Task to carry out
Start at the top of the records and, please, print each line exactly through the line that contains "input delay_chain;", leaving out all pictures.

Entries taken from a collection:
::::::

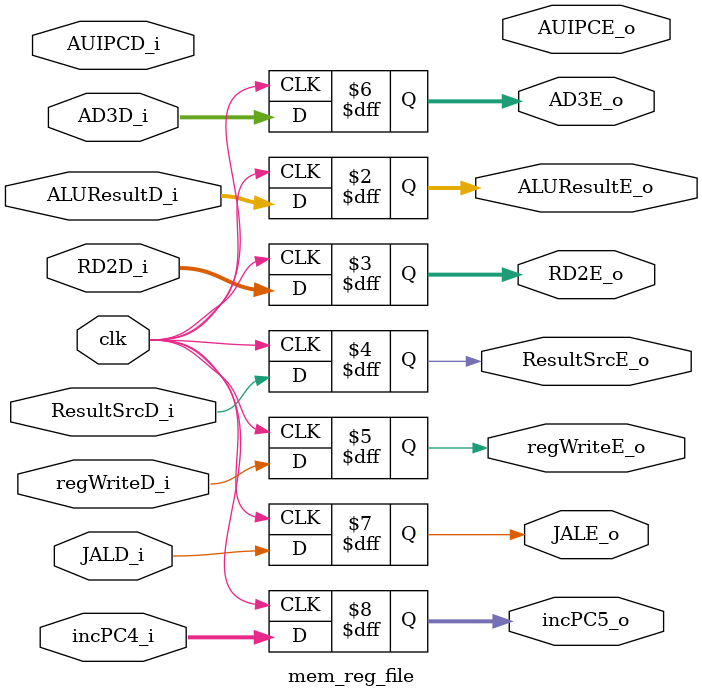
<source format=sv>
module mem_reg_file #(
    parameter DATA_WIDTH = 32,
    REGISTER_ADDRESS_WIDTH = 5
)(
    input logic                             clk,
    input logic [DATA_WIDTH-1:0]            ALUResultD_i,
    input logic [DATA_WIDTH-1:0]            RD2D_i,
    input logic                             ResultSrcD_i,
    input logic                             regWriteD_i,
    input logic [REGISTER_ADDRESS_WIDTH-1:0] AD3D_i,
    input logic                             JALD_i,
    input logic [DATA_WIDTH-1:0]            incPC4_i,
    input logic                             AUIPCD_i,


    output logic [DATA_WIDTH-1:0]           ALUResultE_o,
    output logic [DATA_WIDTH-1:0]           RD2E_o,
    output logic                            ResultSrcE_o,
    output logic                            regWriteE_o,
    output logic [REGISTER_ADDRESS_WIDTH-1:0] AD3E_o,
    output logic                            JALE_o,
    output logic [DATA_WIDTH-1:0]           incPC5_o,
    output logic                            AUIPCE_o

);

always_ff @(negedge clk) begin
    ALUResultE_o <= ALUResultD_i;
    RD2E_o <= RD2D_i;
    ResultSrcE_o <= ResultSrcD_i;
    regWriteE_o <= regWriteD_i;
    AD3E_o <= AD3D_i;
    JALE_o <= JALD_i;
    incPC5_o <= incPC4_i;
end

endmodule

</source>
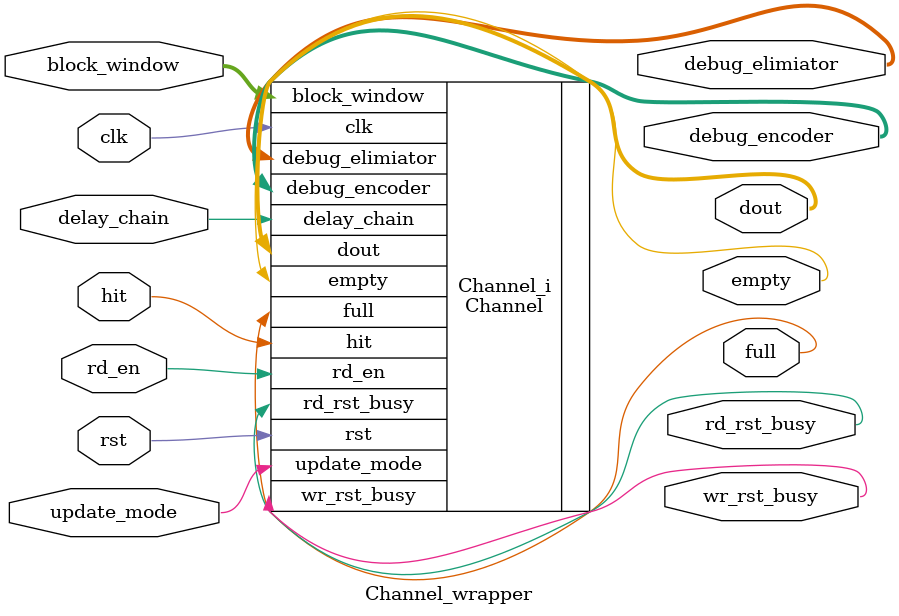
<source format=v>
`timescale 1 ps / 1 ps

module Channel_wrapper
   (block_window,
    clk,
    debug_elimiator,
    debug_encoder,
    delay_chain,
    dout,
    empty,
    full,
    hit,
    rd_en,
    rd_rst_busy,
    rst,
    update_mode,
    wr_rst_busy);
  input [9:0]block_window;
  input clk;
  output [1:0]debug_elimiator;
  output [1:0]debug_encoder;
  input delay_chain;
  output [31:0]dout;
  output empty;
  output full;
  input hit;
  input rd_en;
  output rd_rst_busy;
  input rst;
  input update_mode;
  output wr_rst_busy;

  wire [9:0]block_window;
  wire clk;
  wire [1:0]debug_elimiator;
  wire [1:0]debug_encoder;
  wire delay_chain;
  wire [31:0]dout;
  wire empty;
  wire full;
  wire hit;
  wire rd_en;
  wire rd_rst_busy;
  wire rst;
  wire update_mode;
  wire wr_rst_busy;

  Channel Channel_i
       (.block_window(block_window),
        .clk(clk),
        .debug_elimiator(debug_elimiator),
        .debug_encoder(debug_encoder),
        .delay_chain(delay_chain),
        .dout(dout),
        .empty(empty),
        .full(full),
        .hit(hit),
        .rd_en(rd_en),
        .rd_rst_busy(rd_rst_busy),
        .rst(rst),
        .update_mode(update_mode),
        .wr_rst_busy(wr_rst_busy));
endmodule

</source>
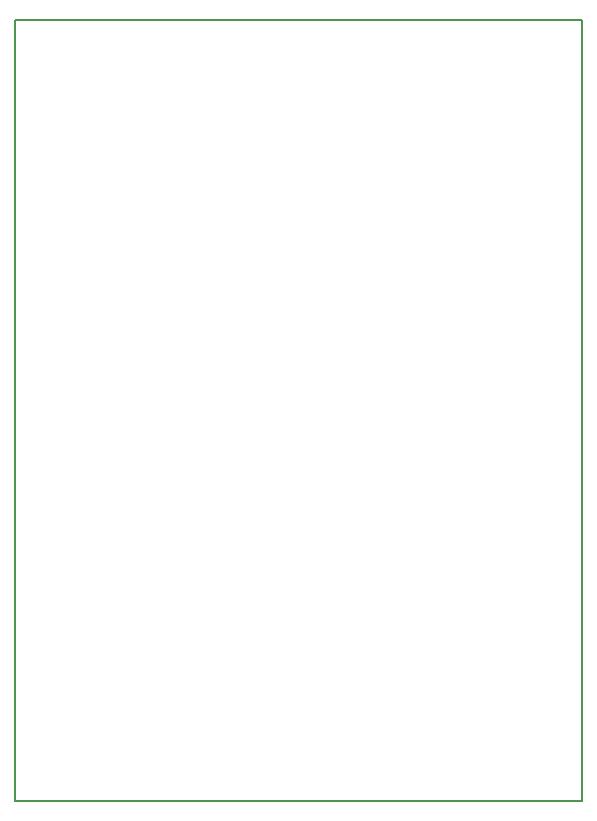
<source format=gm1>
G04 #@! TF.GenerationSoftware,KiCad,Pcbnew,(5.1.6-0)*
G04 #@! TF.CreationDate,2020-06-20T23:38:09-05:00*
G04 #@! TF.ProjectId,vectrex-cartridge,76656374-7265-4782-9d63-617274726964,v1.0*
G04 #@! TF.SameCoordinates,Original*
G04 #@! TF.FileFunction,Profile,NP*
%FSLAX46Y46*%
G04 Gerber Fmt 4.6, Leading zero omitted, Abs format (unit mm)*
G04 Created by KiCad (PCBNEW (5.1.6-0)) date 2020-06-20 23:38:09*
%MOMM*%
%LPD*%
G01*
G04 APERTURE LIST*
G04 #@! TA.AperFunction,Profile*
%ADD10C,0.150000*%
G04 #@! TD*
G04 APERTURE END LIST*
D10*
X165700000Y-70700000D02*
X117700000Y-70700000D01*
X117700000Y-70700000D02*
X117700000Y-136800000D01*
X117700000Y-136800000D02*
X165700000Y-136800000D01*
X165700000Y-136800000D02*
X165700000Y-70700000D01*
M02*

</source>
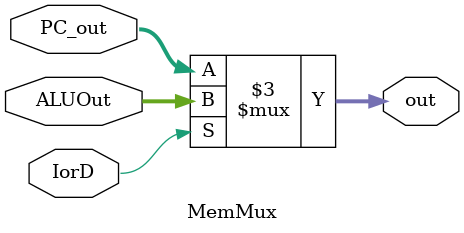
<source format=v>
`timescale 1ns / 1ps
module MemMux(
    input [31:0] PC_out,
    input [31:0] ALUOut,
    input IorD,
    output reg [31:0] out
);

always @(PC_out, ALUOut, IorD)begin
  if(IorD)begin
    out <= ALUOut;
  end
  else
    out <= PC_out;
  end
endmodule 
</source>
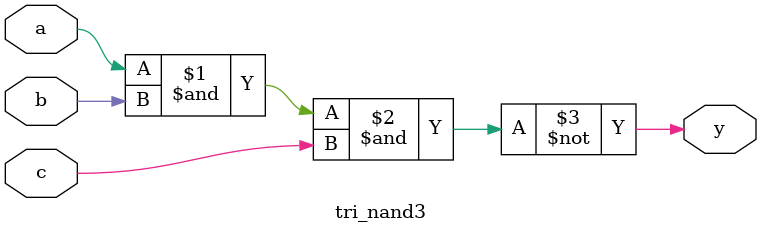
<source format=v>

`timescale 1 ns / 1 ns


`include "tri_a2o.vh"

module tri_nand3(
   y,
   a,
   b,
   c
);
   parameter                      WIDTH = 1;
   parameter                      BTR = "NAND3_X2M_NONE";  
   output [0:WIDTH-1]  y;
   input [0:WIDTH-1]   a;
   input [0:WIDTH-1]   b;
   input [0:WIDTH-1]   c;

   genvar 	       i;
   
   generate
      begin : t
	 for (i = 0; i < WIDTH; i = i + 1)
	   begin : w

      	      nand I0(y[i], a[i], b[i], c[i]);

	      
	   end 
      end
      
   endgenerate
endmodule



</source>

::::::

Result
<source format=sv>
module mem_reg_file #(
    parameter DATA_WIDTH = 32,
    REGISTER_ADDRESS_WIDTH = 5
)(
    input logic                             clk,
    input logic [DATA_WIDTH-1:0]            ALUResultD_i,
    input logic [DATA_WIDTH-1:0]            RD2D_i,
    input logic                             ResultSrcD_i,
    input logic                             regWriteD_i,
    input logic [REGISTER_ADDRESS_WIDTH-1:0] AD3D_i,
    input logic                             JALD_i,
    input logic [DATA_WIDTH-1:0]            incPC4_i,
    input logic                             AUIPCD_i,


    output logic [DATA_WIDTH-1:0]           ALUResultE_o,
    output logic [DATA_WIDTH-1:0]           RD2E_o,
    output logic                            ResultSrcE_o,
    output logic                            regWriteE_o,
    output logic [REGISTER_ADDRESS_WIDTH-1:0] AD3E_o,
    output logic                            JALE_o,
    output logic [DATA_WIDTH-1:0]           incPC5_o,
    output logic                            AUIPCE_o

);

always_ff @(negedge clk) begin
    ALUResultE_o <= ALUResultD_i;
    RD2E_o <= RD2D_i;
    ResultSrcE_o <= ResultSrcD_i;
    regWriteE_o <= regWriteD_i;
    AD3E_o <= AD3D_i;
    JALE_o <= JALD_i;
    incPC5_o <= incPC4_i;
end

endmodule

</source>
<source format=v>
`timescale 1 ps / 1 ps

module Channel_wrapper
   (block_window,
    clk,
    debug_elimiator,
    debug_encoder,
    delay_chain,
    dout,
    empty,
    full,
    hit,
    rd_en,
    rd_rst_busy,
    rst,
    update_mode,
    wr_rst_busy);
  input [9:0]block_window;
  input clk;
  output [1:0]debug_elimiator;
  output [1:0]debug_encoder;
  input delay_chain;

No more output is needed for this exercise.